Отворилась дверь; на пороге показался профессор всеобщей истории — человечек в коротко обстриженном рыжем парике и в полинялом коричневом фраке.
Пажи поднялись, кланяясь и преувеличенно громко шаркая сапогами. Профессор кивнул и легонько помахал рукою; шум, однако ж, продолжался. Преподаватель пробурчал сердито:
— С вашего позволенья, государи мои, подобное учтивство хуже иного невежества, — и тем же ворчливым тоном, без всякого перерыва, продолжал, подымаясь по ступеням кафедры:- Семирамида была хотя и легкомысленная женщина, но монархиня наизамечательнейшая.
Мертвая скука посягала даже на историю, на самое вечность!
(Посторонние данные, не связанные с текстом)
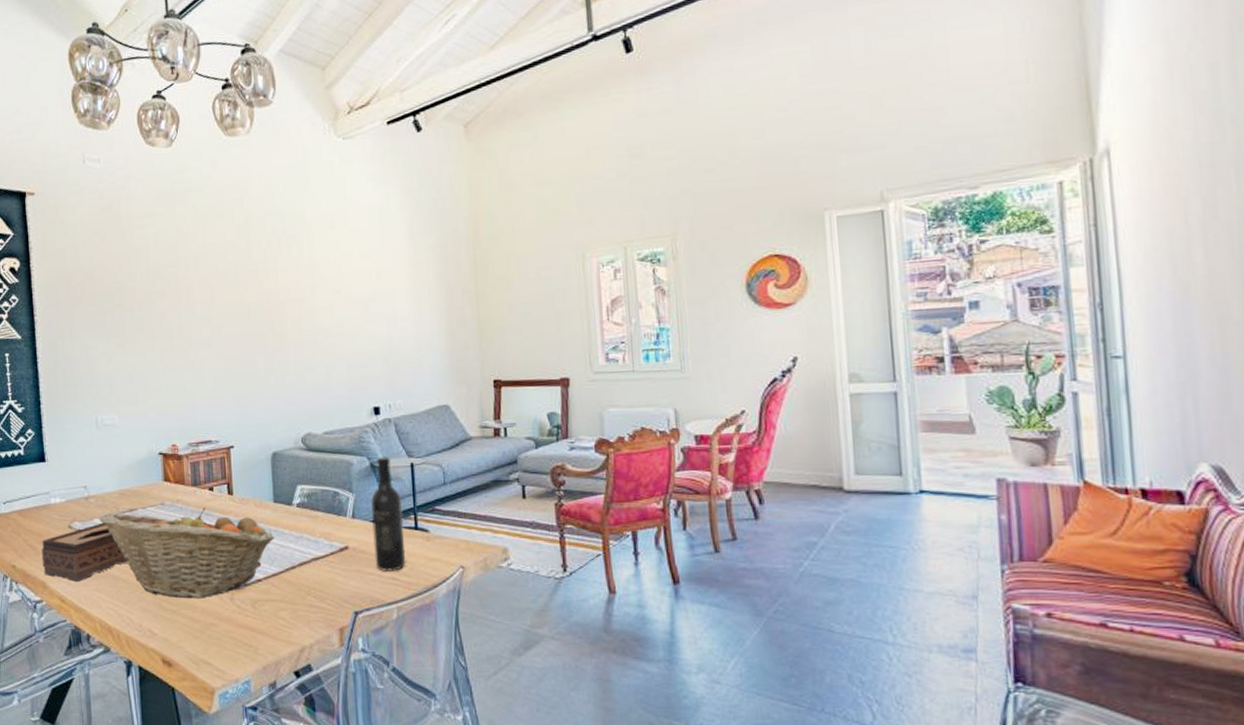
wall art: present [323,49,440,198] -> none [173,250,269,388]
Деликатное зеванье и посапыванье зашуршало вокруг; оно постепенно усиливалось, переходя кое-где в откровенный храп. Никто не внимал профессору: большинство учеников спало; остальные играли тишком в кляксы и в почту; кое-кто читал. Лишь Галаган аккуратно записывал в тетрадь тягучие фразы наставника, готового, казалось, всякую минуту задремать на своей кафедре.
Свечи горели желтым, постепенно бледнеющим огнем; в этом чахлом, чадном огне была все-таки жизнь, живой свет, трепет… Немигающими глазами уставился он на оплывающую, лениво вздрагивающую свечу…
Средь ночи он проснулся — привиделось темное, нехорошее: мгла, ветер; белая церковь в Маре, сотрясаемая порывами урагана, легкая и хрупкая, как игрушечный театр, подаренный Приклонскому.